Open mlissner opened 2 years ago
Just got a big data dump purporting to plug these holes. Bill is on it!
Some stats
~2,226 files (with some disclosures split over multiple files) representing ~2,220 disclosures 67 files were identified for new judges. A first pass and review identified 16 files for 10 disclosures that have not yet been imported successfully.
We haven't attempted to import the remaining new judges yet.
Additionally, I'm still reviewing but it seems like the AO incorrectly denied us disclosures in atleast 1 case.
Note to self, this should include updating the coverage page before being closed
Is this done, @flooie ?
I just re-did this to see how the FDO folks are doing. Not great bob!
Here's the code I ran:
from cl.disclosures.models import REPORT_TYPES, FinancialDisclosures
from itertools import groupby
def find_missing(lst):
return sorted(set(range(lst[0], lst[-1])) - set(lst))
fds = (
FinancialDisclosure.objects
.only('person_id', 'year')
.filter(year__gte=2011) # Prior to this we have loads of random stuff
.exclude(report_type=REPORT_TYPES.NOMINATION)
.order_by('person_id', 'year')
)
for key, group in groupby(fds, lambda x: x.person_id):
p = Person.objects.get(pk=key)
missing_years = find_missing(list(i.year for i in group))
missing_str = ', '.join(str(i) for i in missing_years)
if missing_years:
print(f"{p.name_full}|{p.pk}|{missing_str}")
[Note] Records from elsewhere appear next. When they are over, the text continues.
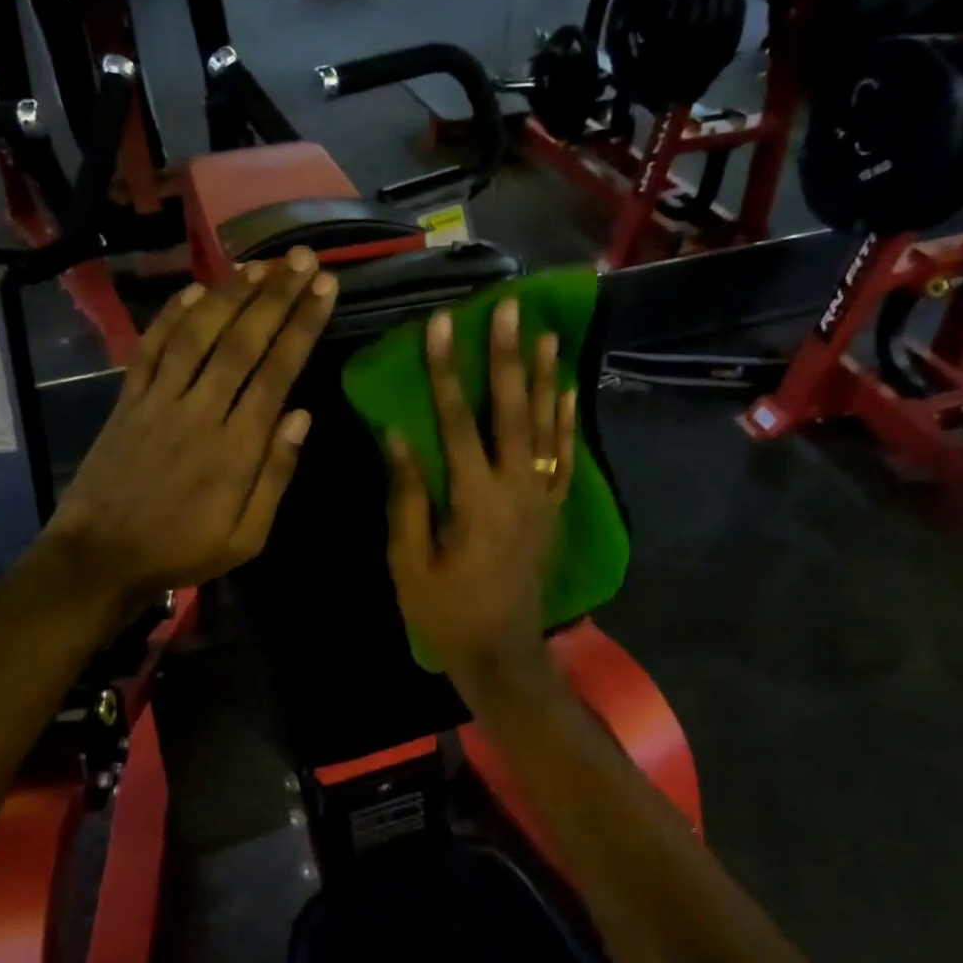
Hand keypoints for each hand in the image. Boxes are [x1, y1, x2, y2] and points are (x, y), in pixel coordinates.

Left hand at [33, 249, 337, 612]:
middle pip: (241, 341)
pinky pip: (150, 348)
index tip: (325, 288)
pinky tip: (195, 291)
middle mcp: (199, 412)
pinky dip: (172, 316)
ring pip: (197, 334)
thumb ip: (275, 475)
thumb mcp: (246, 537)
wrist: (100, 558)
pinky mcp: (127, 401)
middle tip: (303, 258)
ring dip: (230, 295)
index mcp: (235, 448)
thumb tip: (302, 416)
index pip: (277, 372)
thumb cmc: (181, 551)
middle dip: (276, 296)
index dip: (302, 325)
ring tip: (260, 265)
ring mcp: (158, 401)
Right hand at [387, 297, 575, 677]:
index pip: (457, 421)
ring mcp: (542, 498)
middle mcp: (516, 489)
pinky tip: (566, 390)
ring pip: (545, 426)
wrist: (501, 653)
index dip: (445, 371)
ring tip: (547, 333)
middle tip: (510, 308)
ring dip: (544, 378)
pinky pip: (564, 457)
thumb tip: (396, 435)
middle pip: (511, 411)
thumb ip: (406, 497)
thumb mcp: (409, 562)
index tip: (443, 323)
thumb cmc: (445, 612)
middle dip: (507, 357)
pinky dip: (566, 421)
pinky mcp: (553, 510)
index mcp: (474, 500)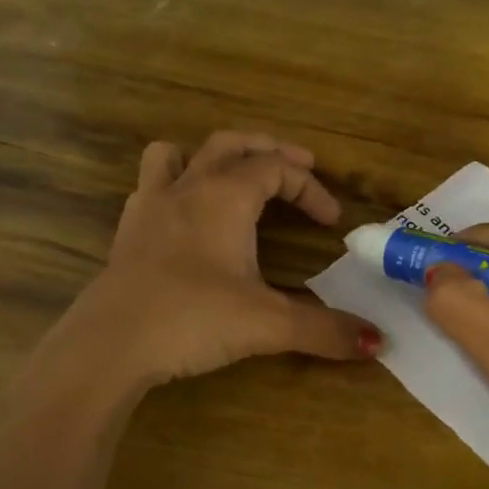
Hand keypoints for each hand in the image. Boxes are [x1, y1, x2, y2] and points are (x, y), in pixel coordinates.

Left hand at [51, 132, 381, 388]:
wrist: (110, 344)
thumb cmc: (192, 319)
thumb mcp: (268, 325)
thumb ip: (325, 330)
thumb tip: (379, 342)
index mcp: (225, 196)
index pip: (277, 169)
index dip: (311, 188)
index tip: (332, 221)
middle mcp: (188, 188)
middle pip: (231, 145)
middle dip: (269, 150)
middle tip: (298, 165)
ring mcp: (150, 206)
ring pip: (178, 153)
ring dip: (210, 155)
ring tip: (231, 174)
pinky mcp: (127, 232)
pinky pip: (150, 185)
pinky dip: (174, 185)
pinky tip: (183, 216)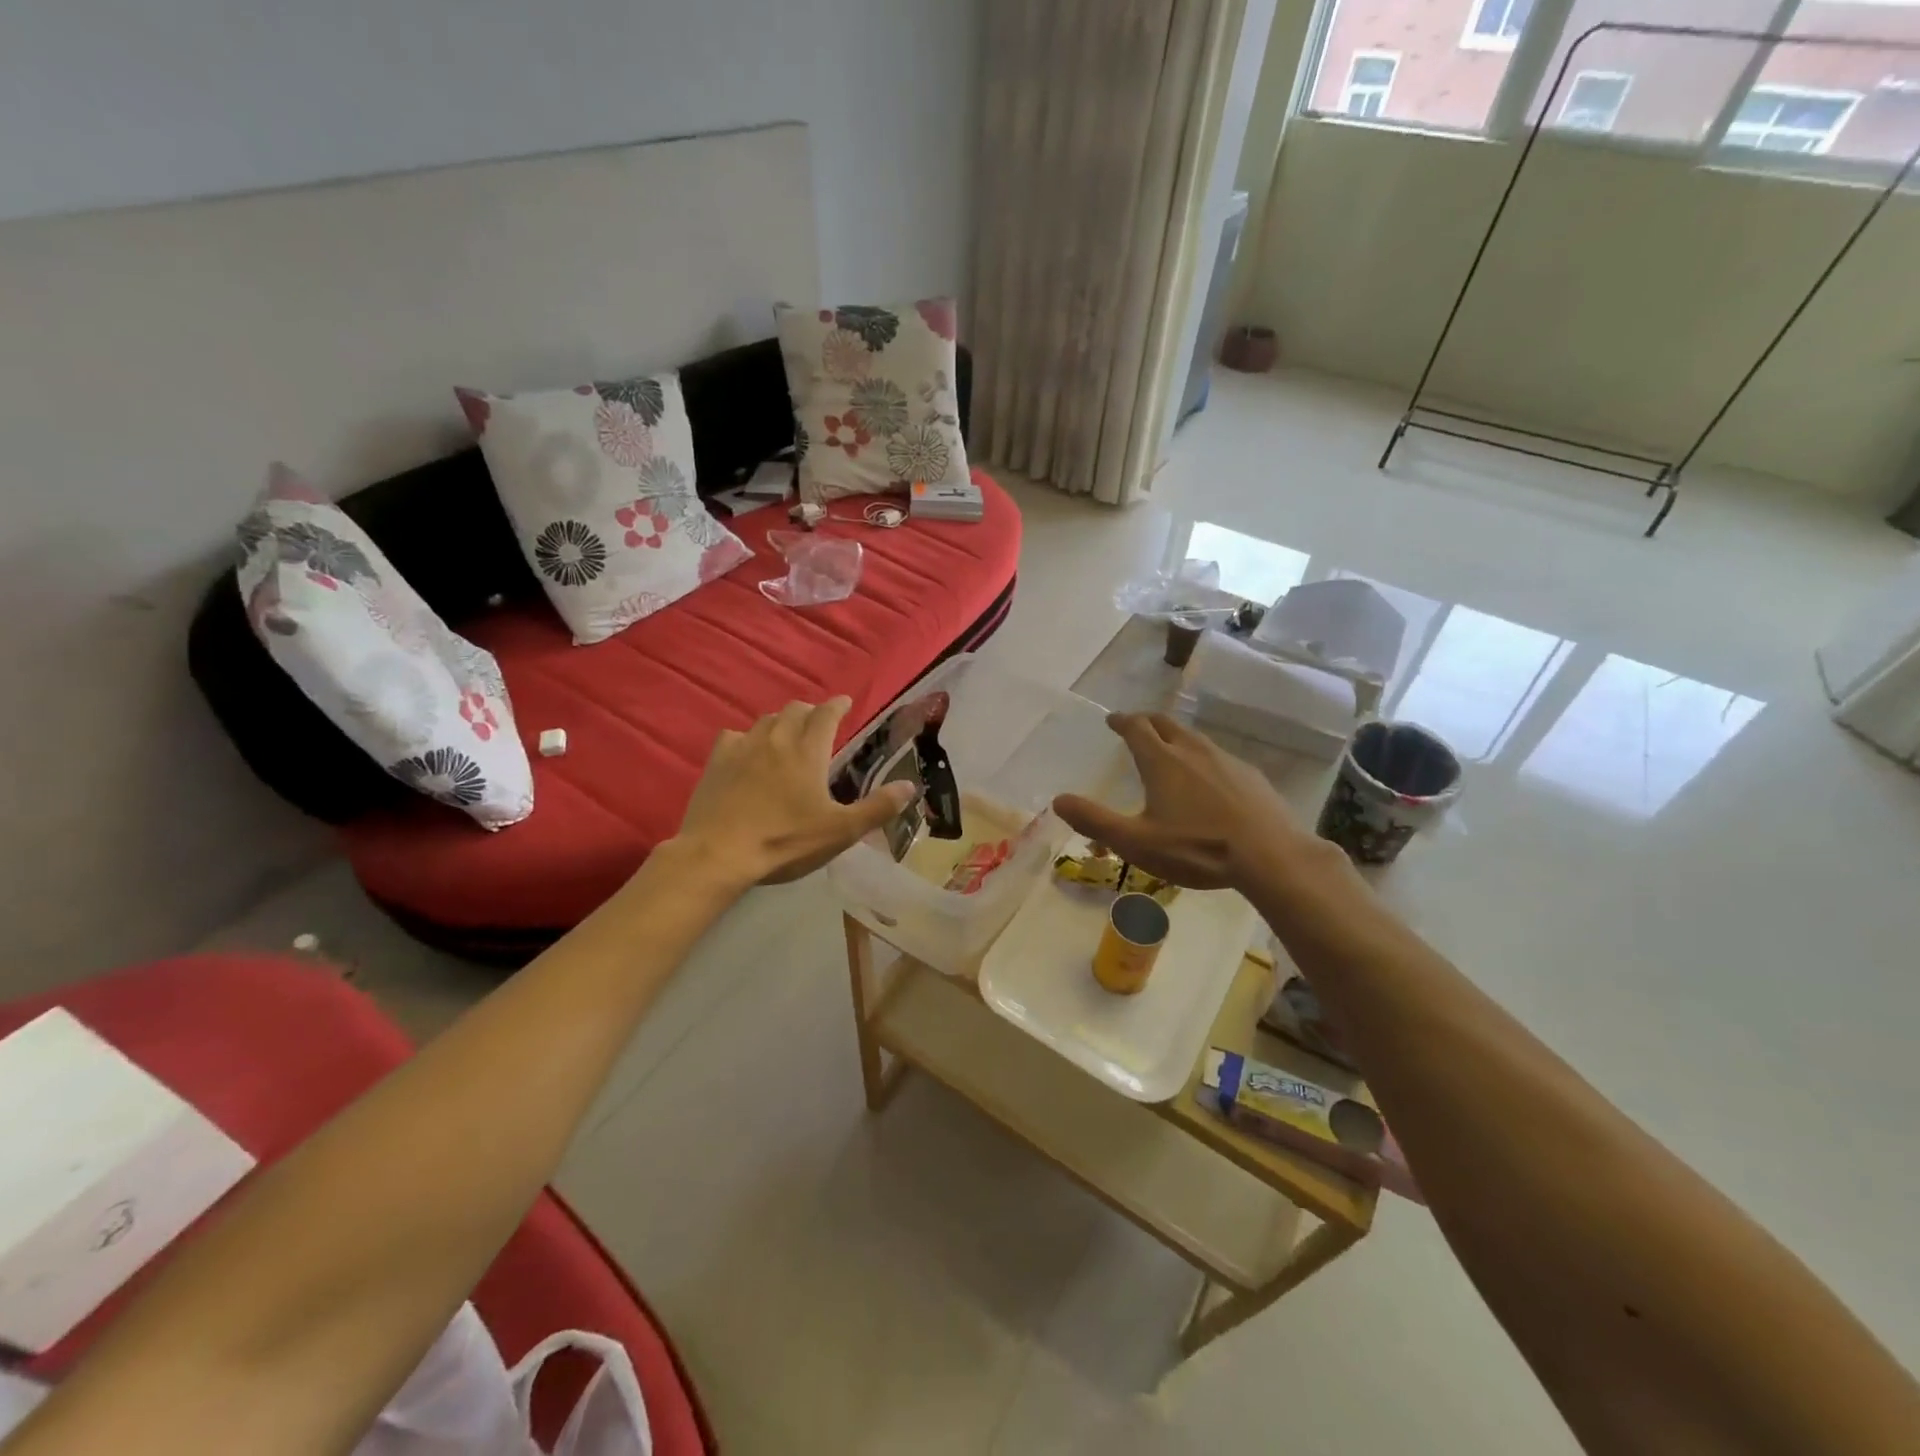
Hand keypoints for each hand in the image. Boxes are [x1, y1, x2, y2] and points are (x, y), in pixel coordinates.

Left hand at [674, 698, 916, 886]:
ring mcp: (743, 748)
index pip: (826, 714)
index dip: (838, 705)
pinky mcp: (716, 761)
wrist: (718, 854)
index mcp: (808, 751)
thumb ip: (877, 808)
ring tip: (787, 735)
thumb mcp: (840, 831)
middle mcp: (776, 739)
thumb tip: (910, 786)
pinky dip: (748, 738)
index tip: (845, 702)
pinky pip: (735, 736)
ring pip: (766, 720)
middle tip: (819, 724)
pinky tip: (748, 752)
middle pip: (795, 710)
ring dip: (781, 722)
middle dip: (811, 712)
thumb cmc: (785, 841)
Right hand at [1052, 712, 1310, 891]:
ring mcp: (1226, 760)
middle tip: (1136, 727)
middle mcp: (1193, 751)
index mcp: (1162, 761)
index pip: (1136, 727)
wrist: (1271, 856)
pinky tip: (1208, 780)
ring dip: (1175, 738)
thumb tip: (1058, 800)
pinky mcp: (1251, 776)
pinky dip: (1203, 759)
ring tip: (1169, 751)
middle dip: (1147, 721)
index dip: (1122, 720)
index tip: (1112, 720)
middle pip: (1166, 723)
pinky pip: (1219, 757)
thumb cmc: (1197, 848)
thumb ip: (1095, 821)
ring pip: (1194, 738)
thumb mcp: (1137, 842)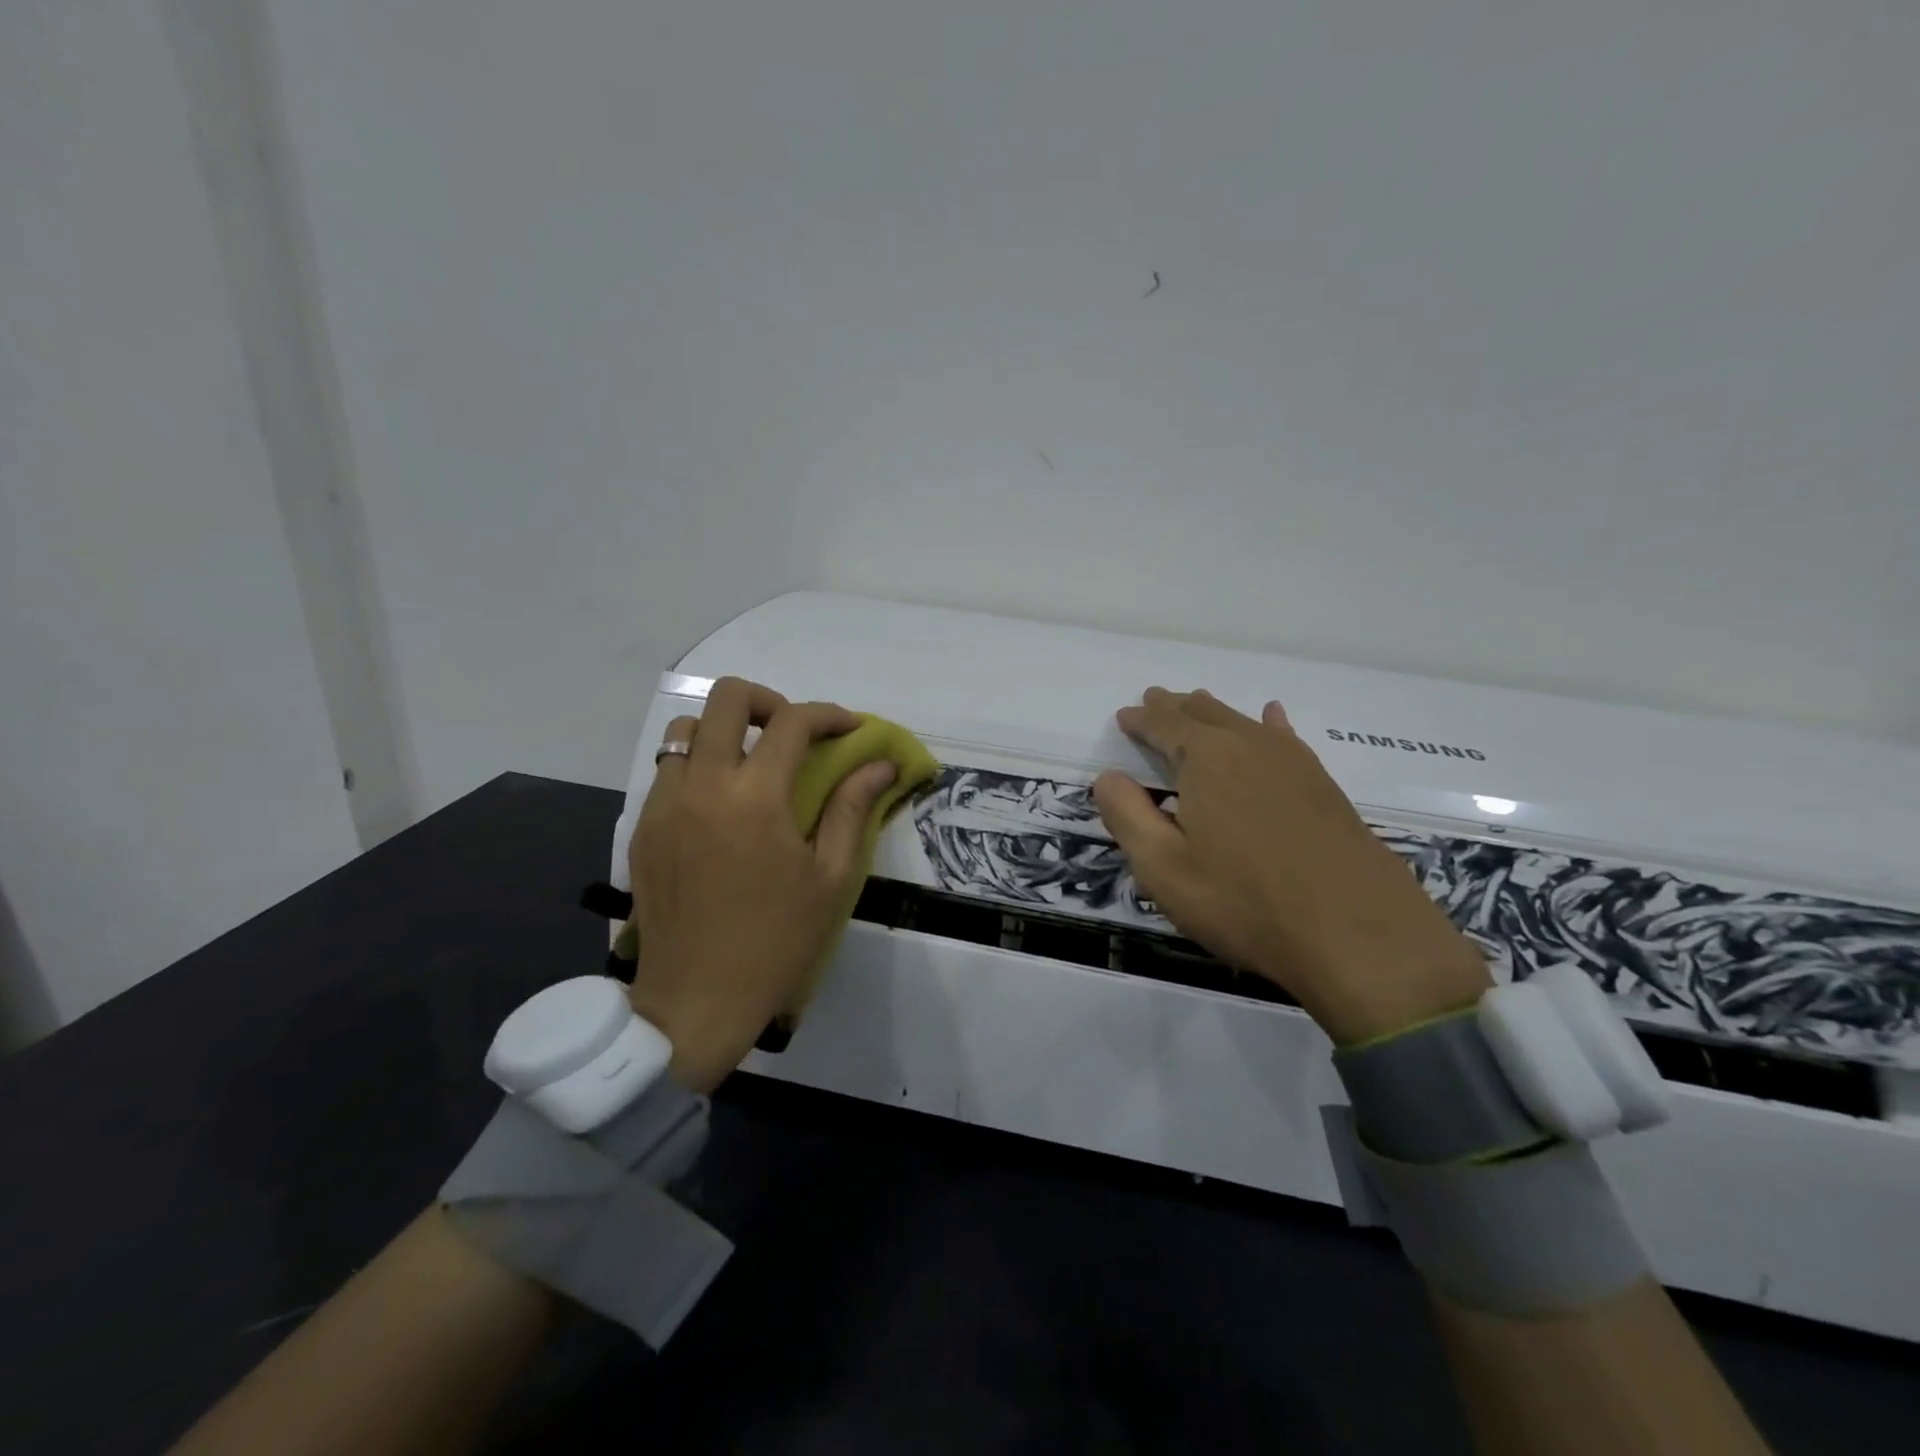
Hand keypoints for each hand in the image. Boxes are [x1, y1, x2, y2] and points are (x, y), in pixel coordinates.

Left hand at [625, 678, 897, 1091]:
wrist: (696, 1001)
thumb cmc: (776, 942)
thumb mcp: (830, 878)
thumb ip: (852, 808)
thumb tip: (881, 765)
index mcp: (755, 797)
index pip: (793, 722)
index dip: (829, 715)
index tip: (850, 729)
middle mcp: (702, 785)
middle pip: (727, 699)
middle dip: (769, 702)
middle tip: (793, 735)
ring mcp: (664, 804)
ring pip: (686, 730)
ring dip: (725, 732)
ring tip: (752, 765)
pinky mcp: (642, 828)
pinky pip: (667, 771)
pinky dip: (697, 766)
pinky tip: (720, 805)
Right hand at [1093, 688, 1490, 1044]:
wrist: (1358, 936)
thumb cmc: (1244, 902)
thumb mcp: (1164, 868)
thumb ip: (1128, 816)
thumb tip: (1108, 777)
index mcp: (1206, 759)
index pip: (1165, 725)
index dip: (1141, 719)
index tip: (1124, 716)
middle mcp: (1250, 746)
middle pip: (1205, 714)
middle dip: (1175, 707)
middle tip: (1155, 700)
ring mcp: (1294, 764)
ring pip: (1244, 722)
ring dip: (1214, 713)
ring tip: (1196, 703)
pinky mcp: (1324, 787)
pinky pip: (1286, 739)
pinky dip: (1270, 724)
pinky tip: (1272, 718)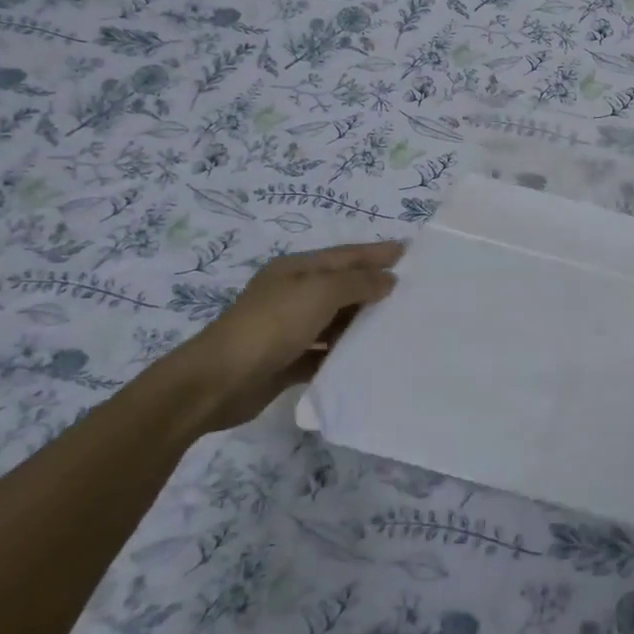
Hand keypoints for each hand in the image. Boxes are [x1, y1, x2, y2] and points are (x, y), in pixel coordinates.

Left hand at [171, 241, 402, 424]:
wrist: (218, 381)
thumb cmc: (271, 325)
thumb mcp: (319, 293)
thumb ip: (357, 283)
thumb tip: (389, 280)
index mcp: (298, 269)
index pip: (347, 255)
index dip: (378, 253)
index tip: (412, 252)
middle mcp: (294, 294)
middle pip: (343, 286)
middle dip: (375, 287)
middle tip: (415, 293)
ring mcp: (289, 328)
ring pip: (336, 320)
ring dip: (363, 322)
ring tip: (399, 326)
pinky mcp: (288, 360)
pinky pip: (325, 352)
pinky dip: (345, 353)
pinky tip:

That gives some pretty good output that you can paste into a Google sheet and split into columns using Google's =SPLIT()
formula.
The results are we're still missing about 120 disclosures, as listed in the second tab here:
I'll forward to the FDO, and on the wheel turns.
Bill did a great analysis of this and produced the spreadsheet here:
https://docs.google.com/spreadsheets/d/1-QMHbpKMi0EoGVtFOpUQpd-R4m5-aAJOUgeG-EhMxW8/edit?usp=sharing
Lots of gaps. I'm forwarding this to the AO FDO to review. We'll see what they say and I'll keep track here.